### Given information
▬▬▬▬▬▬▬▬▬▬
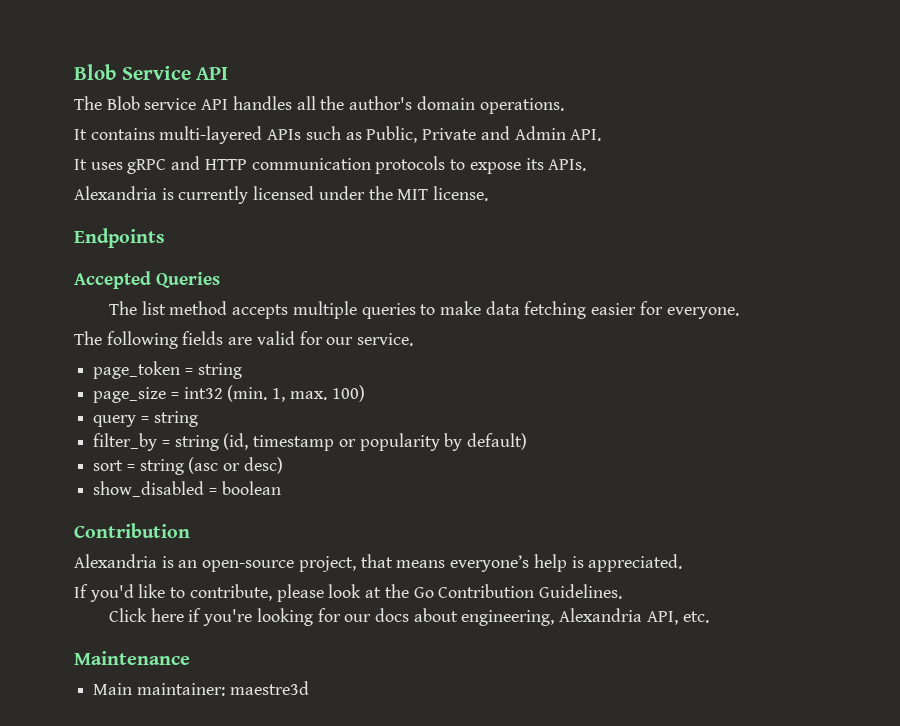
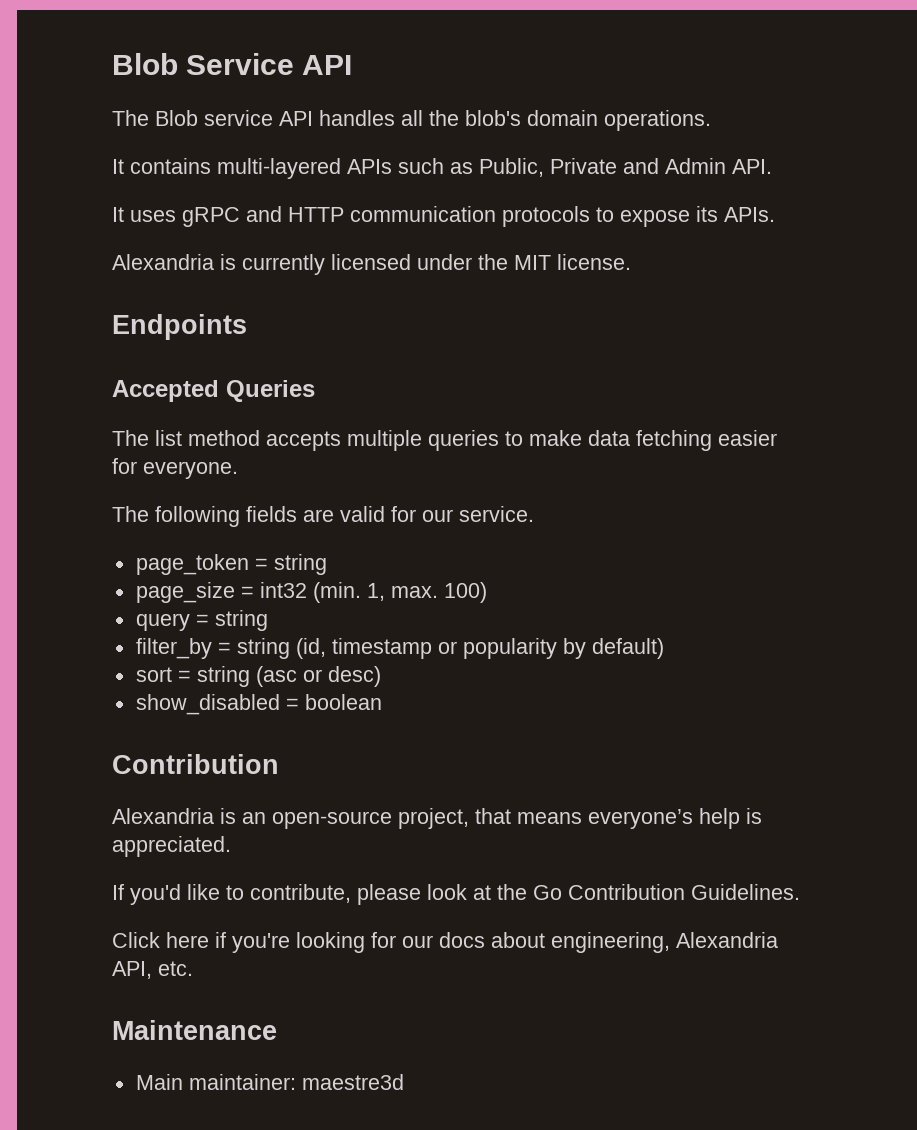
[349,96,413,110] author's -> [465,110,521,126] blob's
▬▬▬▬▬▬▬▬▬▬
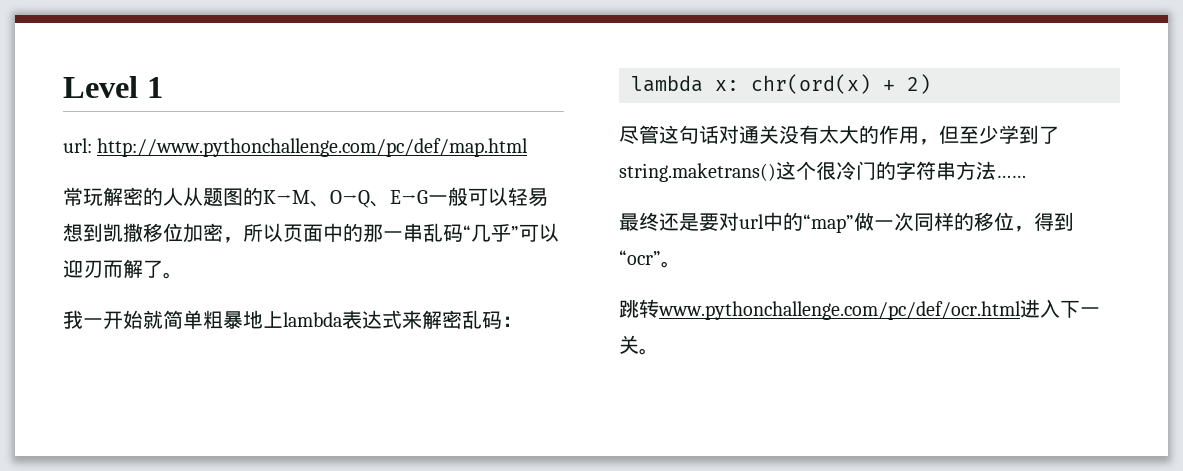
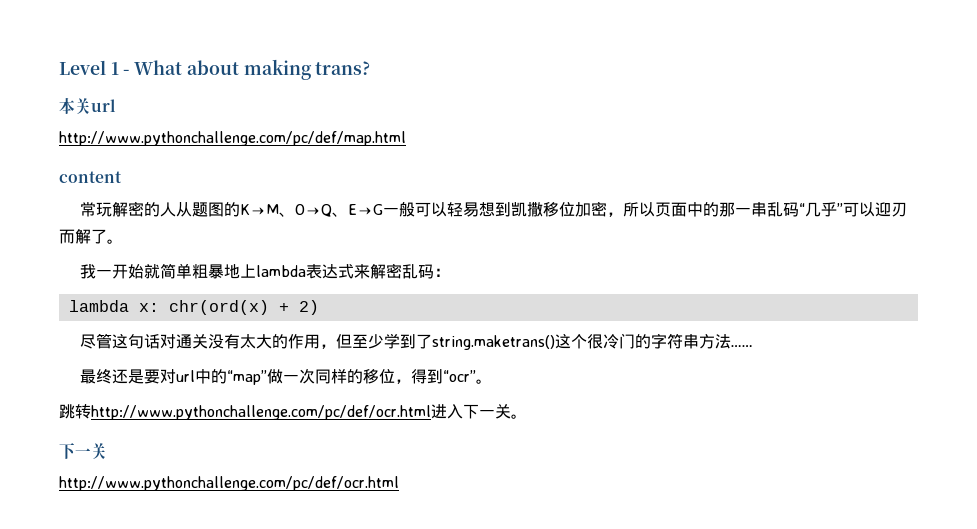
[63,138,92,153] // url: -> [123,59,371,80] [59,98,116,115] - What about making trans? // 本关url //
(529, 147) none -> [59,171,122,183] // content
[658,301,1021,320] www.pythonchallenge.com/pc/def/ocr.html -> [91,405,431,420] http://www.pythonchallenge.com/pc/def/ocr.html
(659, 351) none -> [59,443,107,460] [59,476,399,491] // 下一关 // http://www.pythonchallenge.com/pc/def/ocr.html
▬▬▬▬▬▬▬▬▬▬
### Exercise description
Copy all lines of the records in which the string "html" can be found.

### The completed task
[658,301,1021,320] www.pythonchallenge.com/pc/def/ocr.html -> [91,405,431,420] http://www.pythonchallenge.com/pc/def/ocr.html
(659, 351) none -> [59,443,107,460] [59,476,399,491] // 下一关 // http://www.pythonchallenge.com/pc/def/ocr.html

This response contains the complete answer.